Ravara, which entered into a contract with the city last year to develop the project on what once was city-owned land, is also working through the details that will govern the community land trust portion of the project, which covers around three acres.
“I’ve spent all week trying to get the first draft of the ground lease for the community land trust. It’s complicated,” said Dawn Mcgee with Ravara. “There are so many things that go into this.”
When negotiating the deal, the city asked Ravara to provide 70 units of permanently affordable housing offered to buyers between 100% and 120% of the area median income.
Current plans would provide for more than 70 units in a blend of condominiums and townhomes. The land trust would provide different opportunities for ownership depending on the unit type. Both a condo association and a homeowner’s association will govern the future residential units.
“It’s complicated but we’re trying to make it as plain English and comprehensive for people who want to purchase as possible,” said Mcgee. “The price point per the agreement with the city is that all the units will be 100% to 120% of the area median income at the time of sale.”
According to project partners, that would mean a price range from roughly $250,000 for a studio or small one-bedroom condo to $450,000 for a larger four-bedroom townhome on three levels. The project will provide a blend of housing types within the three-acre land trust.
The city’s ownership of the property, its agreement with Ravara, and the land trust are all intended to keep the project affordable to qualified buyers. But there are other pieces that are still being developed, such as the rules governing the land trust, particularly around future resale and equity.
“We haven’t worked on what those limitations are going to be. There’s an inherent tension in the resale for the person who buys it in the first instance and resells it over time. Our commitment is to keep these unit prices as affordable as we can,” said Mcgee.
The challenge, according to Mcgee, is permitting a buyer to gain equity over time but keep the resale value below that of the open market, where prices have increased 20% in Missoula over the last year. If such a price increase were permitted in the land trust, then the units would quickly become unaffordable to the next buyer.
“There should be a cap on how much per year that price can appreciate,” said Mcgee. “But if you put the (first buyer) in a hole and home costs continue to go up 20% on average ever year, you basically make it so that family can never move out of the community land trust house, and never move into anything affordable if prices are increasing at 20% a year.”
Mcgee added, “We’re going to be trying to figure out where on teeter-totter of tension is the fair point to bookmark for price appreciation.
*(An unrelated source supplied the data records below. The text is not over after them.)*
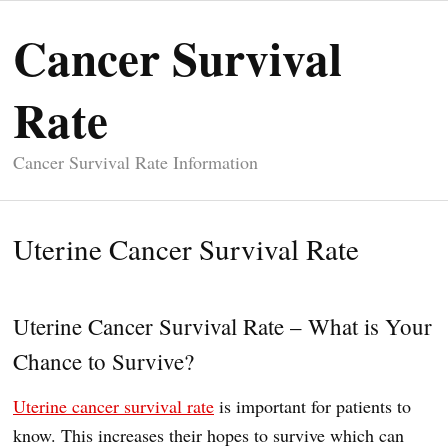
Cancer Survival
Rate
Cancer Survival Rate Information
Uterine Cancer Survival Rate
Uterine Cancer Survival Rate – What is Your
Chance to Survive?
Uterine cancer survival rate
is important for patients to
know. This increases their hopes to survive which can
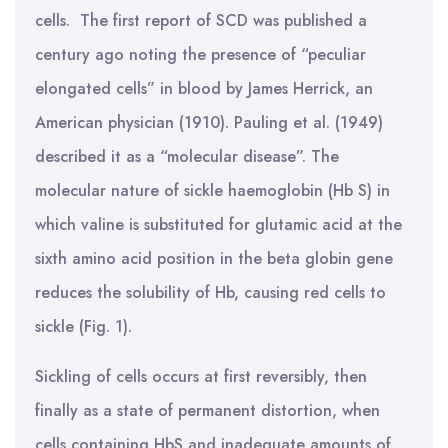
cells. The first report of SCD was published a
century ago noting the presence of “peculiar
elongated cells” in blood by James Herrick, an
American physician (1910). Pauling et al. (1949)
described it as a “molecular disease”. The
molecular nature of sickle haemoglobin (Hb S) in
which valine is substituted for glutamic acid at the
sixth amino acid position in the beta globin gene
reduces the solubility of Hb, causing red cells to
sickle (Fig. 1).
Sickling of cells occurs at first reversibly, then
finally as a state of permanent distortion, when
cells containing HbS and inadequate amounts of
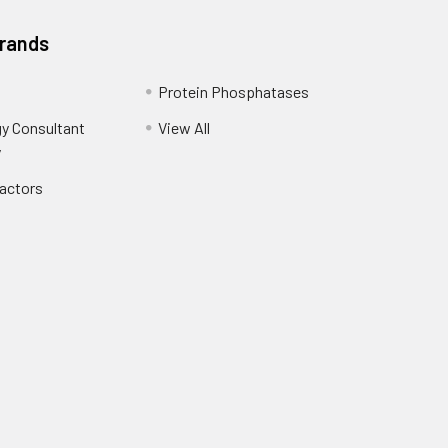
Brands
Protein Phosphatases
y Consultant
View All
y
Factors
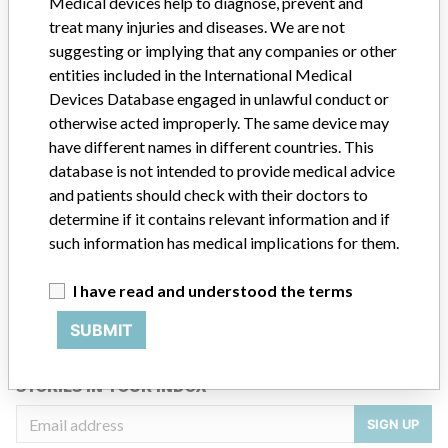
Medical devices help to diagnose, prevent and
Siemens
treat many injuries and diseases. We are not
suggesting or implying that any companies or other
Manufacturer Parent Company (2017)
Siemens AG
entities included in the International Medical
Devices Database engaged in unlawful conduct or
Source
RLMPH
otherwise acted improperly. The same device may
have different names in different countries. This
ABOUT THIS DATABASE
database is not intended to provide medical advice
Explore more than 120,000 Recalls, Safety Alerts and Field Safety
and patients should check with their doctors to
Notices of medical devices and their connections with their
determine if it contains relevant information and if
manufacturers.
such information has medical implications for them.
FAQ
I have read and understood the terms
About the database
Contact us
SUBMIT
Credits
STORIES IN YOUR INBOX
SIGN UP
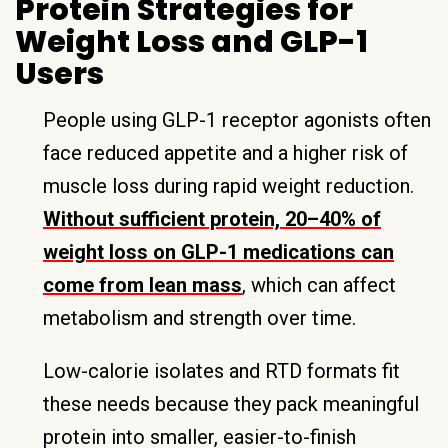
Protein Strategies for
Weight Loss and GLP-1
Users
People using GLP-1 receptor agonists often
face reduced appetite and a higher risk of
muscle loss during rapid weight reduction.
Without sufficient protein, 20–40% of
weight loss on GLP-1 medications can
come from lean mass
, which can affect
metabolism and strength over time.
Low-calorie isolates and RTD formats fit
these needs because they pack meaningful
protein into smaller, easier-to-finish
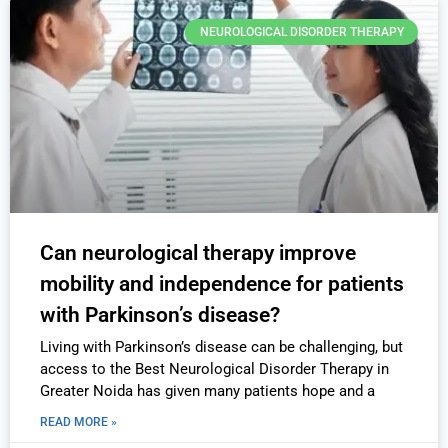
NEUROLOGICAL DISORDER THERAPY
Can neurological therapy improve
mobility and independence for patients
with Parkinson’s disease?
Living with Parkinson’s disease can be challenging, but
access to the Best Neurological Disorder Therapy in
Greater Noida has given many patients hope and a
READ MORE »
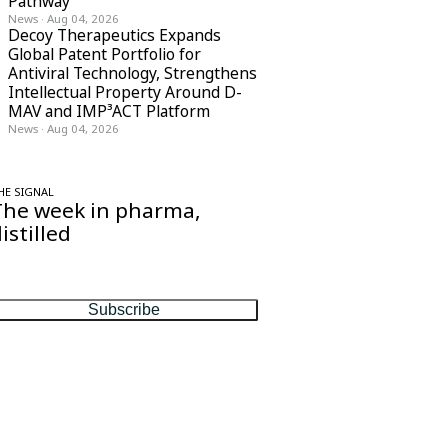
Pathway
News
·
Aug 04, 2026
Decoy Therapeutics Expands
Global Patent Portfolio for
Antiviral Technology, Strengthens
Intellectual Property Around D-
MAV and IMP³ACT Platform
News
·
Aug 04, 2026
HE SIGNAL
The week in pharma,
istilled
ne considered email — the stories, moves
nd numbers that matter, every Friday.
Subscribe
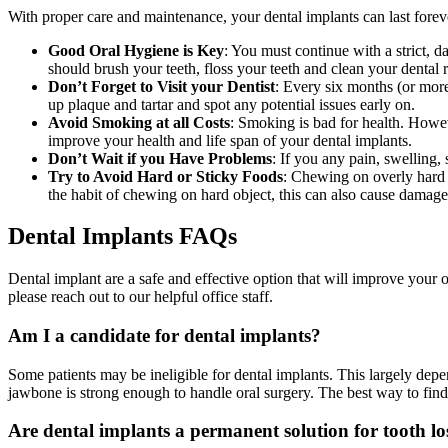
With proper care and maintenance, your dental implants can last forev
Good Oral Hygiene is Key
: You must continue with a strict, d
should brush your teeth, floss your teeth and clean your dental r
Don’t Forget to Visit your Dentist
: Every six months (or more
up plaque and tartar and spot any potential issues early on.
Avoid Smoking at all Costs
: Smoking is bad for health. Howeve
improve your health and life span of your dental implants.
Don’t Wait if you Have Problems
: If you any pain, swelling,
Try to Avoid Hard or Sticky Foods
: Chewing on overly hard or
the habit of chewing on hard object, this can also cause damage.
Dental Implants FAQs
Dental implant are a safe and effective option that will improve your
please reach out to our helpful office staff.
Am I a candidate for dental implants?
Some patients may be ineligible for dental implants. This largely depe
jawbone is strong enough to handle oral surgery. The best way to find o
Are dental implants a permanent solution for tooth lo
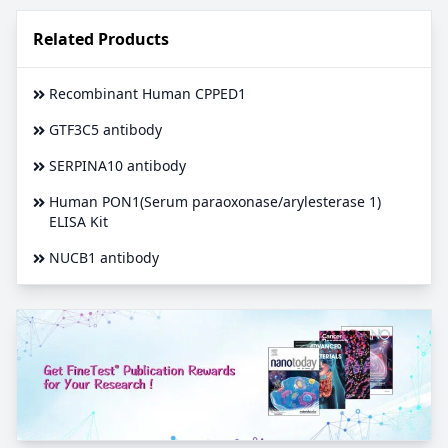
Related Products
Recombinant Human CPPED1
GTF3C5 antibody
SERPINA10 antibody
Human PON1(Serum paraoxonase/arylesterase 1)
ELISA Kit
NUCB1 antibody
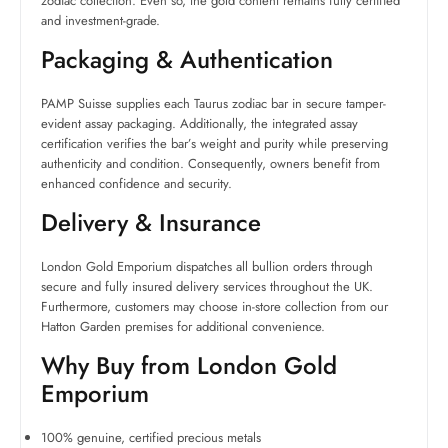
zodiac collection. Even so, the gold content remains fully certified
and investment-grade.
Packaging & Authentication
PAMP Suisse supplies each Taurus zodiac bar in secure tamper-
evident assay packaging. Additionally, the integrated assay
certification verifies the bar’s weight and purity while preserving
authenticity and condition. Consequently, owners benefit from
enhanced confidence and security.
Delivery & Insurance
London Gold Emporium dispatches all bullion orders through
secure and fully insured delivery services throughout the UK.
Furthermore, customers may choose in-store collection from our
Hatton Garden premises for additional convenience.
Why Buy from London Gold
Emporium
100% genuine, certified precious metals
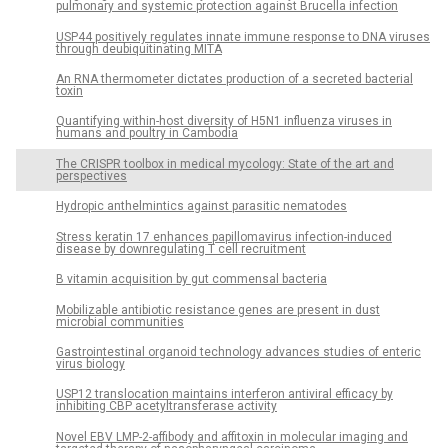
pulmonary and systemic protection against Brucella infection
USP44 positively regulates innate immune response to DNA viruses
through deubiquitinating MITA
An RNA thermometer dictates production of a secreted bacterial
toxin
Quantifying within-host diversity of H5N1 influenza viruses in
humans and poultry in Cambodia
The CRISPR toolbox in medical mycology: State of the art and
perspectives
Hydropic anthelmintics against parasitic nematodes
Stress keratin 17 enhances papillomavirus infection-induced
disease by downregulating T cell recruitment
B vitamin acquisition by gut commensal bacteria
Mobilizable antibiotic resistance genes are present in dust
microbial communities
Gastrointestinal organoid technology advances studies of enteric
virus biology
USP12 translocation maintains interferon antiviral efficacy by
inhibiting CBP acetyltransferase activity
Novel EBV LMP-2-affibody and affitoxin in molecular imaging and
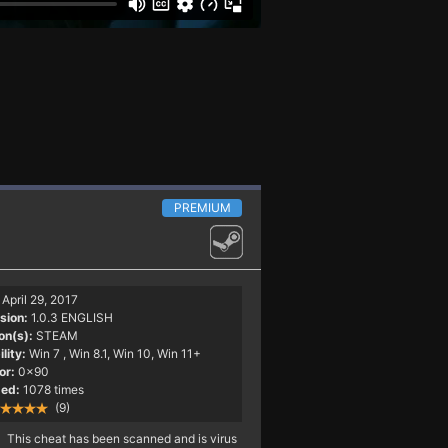
PREMIUM
April 29, 2017
sion:
1.0.3 ENGLISH
on(s):
STEAM
lity:
Win 7
, Win 8.1, Win 10, Win 11+
or:
0x90
ed:
1078 times
(9)
This cheat has been scanned and is virus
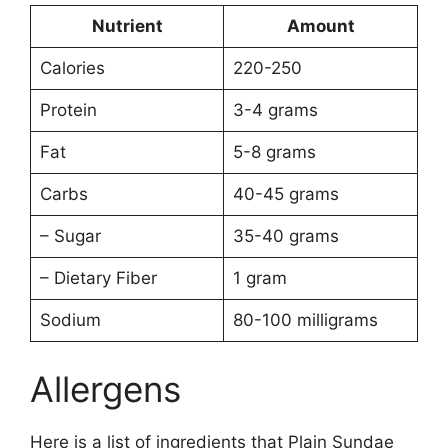
Nutrient
Amount
Calories
220-250
Protein
3-4 grams
Fat
5-8 grams
Carbs
40-45 grams
– Sugar
35-40 grams
– Dietary Fiber
1 gram
Sodium
80-100 milligrams
Allergens
Here is a list of ingredients that Plain Sundae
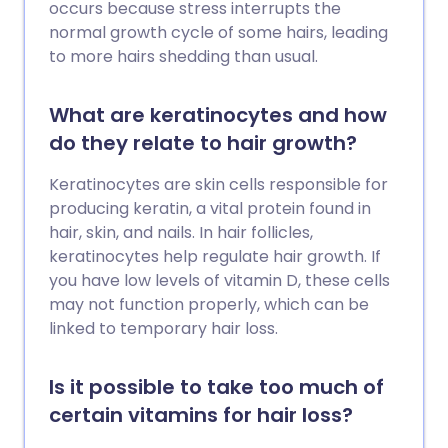
occurs because stress interrupts the
normal growth cycle of some hairs, leading
to more hairs shedding than usual.
What are keratinocytes and how
do they relate to hair growth?
Keratinocytes are skin cells responsible for
producing keratin, a vital protein found in
hair, skin, and nails. In hair follicles,
keratinocytes help regulate hair growth. If
you have low levels of vitamin D, these cells
may not function properly, which can be
linked to temporary hair loss.
Is it possible to take too much of
certain vitamins for hair loss?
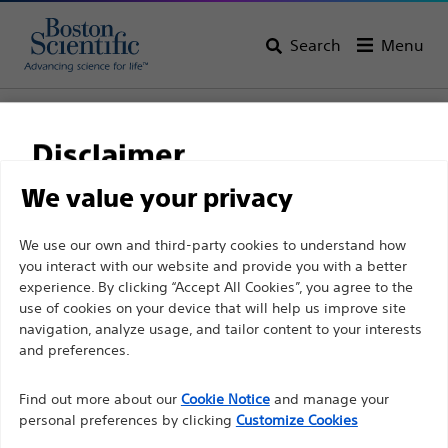
Search
Menu
Home
All Products
Electrophysiology
Therapeutic Catheters
Advanced Ablation Catheters
Disclaimer
We value your privacy
For health care professionals in EUROPE excepted
We use our own and third-party cookies to understand how
those practicing in France as the following pages
you interact with our website and provide you with a better
experience. By clicking “Accept All Cookies”, you agree to the
are intended to all International health care
use of cookies on your device that will help us improve site
professionals and are not in compliance with the
navigation, analyze usage, and tailor content to your interests
French Advertising law N°2011-2012 dated 29th
and preferences.
December 2011 article 34. Other health care
Boston Scientific is dedicated to transforming lives
professionals should select their country in the top
Find out more about our
Cookie Notice
and manage your
through innovative medical solutions that improve the
personal preferences by clicking
Customize Cookies
right corner of the website.
health of patients around the world.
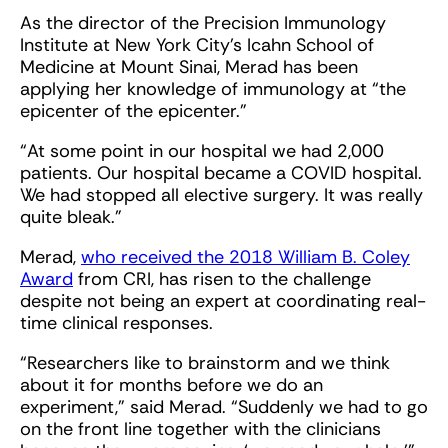
As the director of the Precision Immunology
Institute at New York City’s Icahn School of
Medicine at Mount Sinai, Merad has been
applying her knowledge of immunology at “the
epicenter of the epicenter.”
“At some point in our hospital we had 2,000
patients. Our hospital became a COVID hospital.
We had stopped all elective surgery. It was really
quite bleak.”
Merad,
who received the 2018 William B. Coley
Award
from CRI, has risen to the challenge
despite not being an expert at coordinating real-
time clinical responses.
“Researchers like to brainstorm and we think
about it for months before we do an
experiment,” said Merad. “Suddenly we had to go
on the front line together with the clinicians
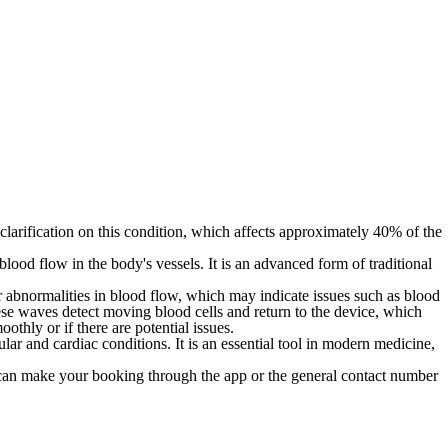
larification on this condition, which affects approximately 40% of the
ood flow in the body's vessels. It is an advanced form of traditional
or abnormalities in blood flow, which may indicate issues such as blood
ese waves detect moving blood cells and return to the device, which
thly or if there are potential issues.
ular and cardiac conditions. It is an essential tool in modern medicine,
an make your booking through the app or the general contact number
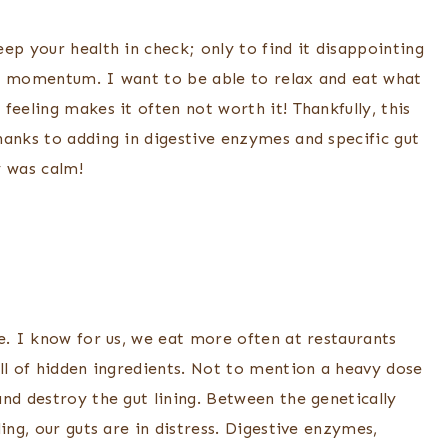
ep your health in check; only to find it disappointing
our momentum. I want to be able to relax and eat what
feeling makes it often not worth it! Thankfully, this
hanks to adding in digestive enzymes and specific gut
y was calm!
e. I know for us, we eat more often at restaurants
ll of hidden ingredients. Not to mention a heavy dose
nd destroy the gut lining. Between the genetically
ing, our guts are in distress. Digestive enzymes,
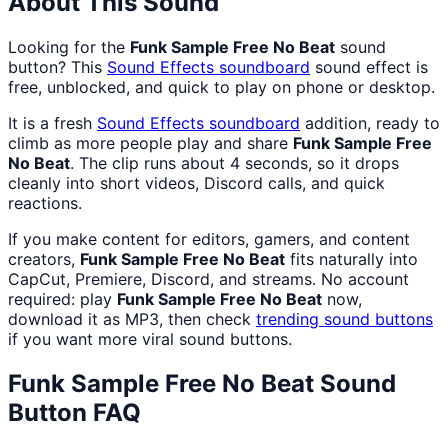
About This Sound
Looking for the
Funk Sample Free No Beat
sound
button? This
Sound Effects
soundboard
sound effect is
free, unblocked, and quick to play on phone or desktop.
It is a fresh
Sound Effects
soundboard
addition, ready to
climb as more people play and share
Funk Sample Free
No Beat
. The clip runs about 4 seconds, so it drops
cleanly into short videos, Discord calls, and quick
reactions.
If you make content for editors, gamers, and content
creators,
Funk Sample Free No Beat
fits naturally into
CapCut, Premiere, Discord, and streams. No account
required: play
Funk Sample Free No Beat
now,
download it as MP3, then check
trending sound buttons
if you want more viral sound buttons.
Funk Sample Free No Beat
Sound
Button FAQ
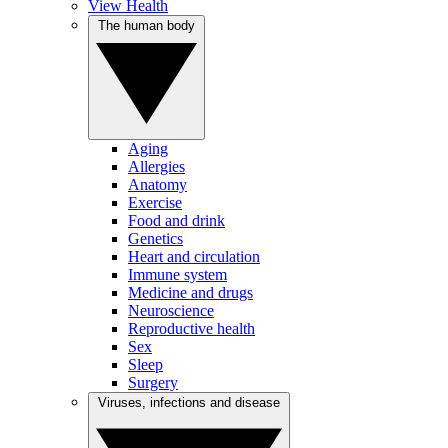
View Health
The human body
Aging
Allergies
Anatomy
Exercise
Food and drink
Genetics
Heart and circulation
Immune system
Medicine and drugs
Neuroscience
Reproductive health
Sex
Sleep
Surgery
Viruses, infections and disease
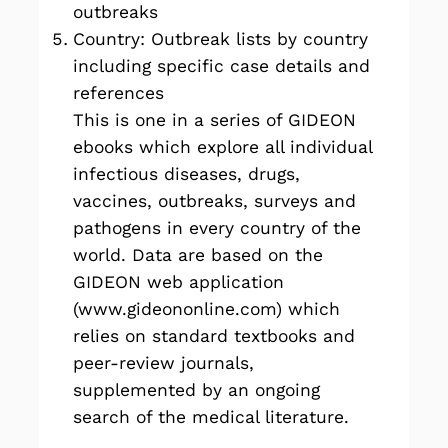
outbreaks
Country: Outbreak lists by country
including specific case details and
references
This is one in a series of GIDEON
ebooks
which explore all individual
infectious diseases, drugs,
vaccines, outbreaks, surveys and
pathogens in every country of the
world. Data are based on the
GIDEON web application
(
www.gideononline.com
) which
relies on standard textbooks and
peer-review journals,
supplemented by an ongoing
search of the medical literature.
We’re negotiating that.”
The units should become available in late 2023 or early 2024. The project also includes an additional six acres that will include market-rate apartments and other amenities, including 20,000 square feet of retail space.
The project has been dubbed the largest of its kind in the state, though it’s still being developed as construction nears.
“There are many complex moving parts. Our teams are meeting regularly and sorting through these many complexities,” said Missoula Mayor John Engen. “But having a partner like Ravara convinces me that we’ll get a project on the ground and it will be meaningful for the community, and a place where people want to live.”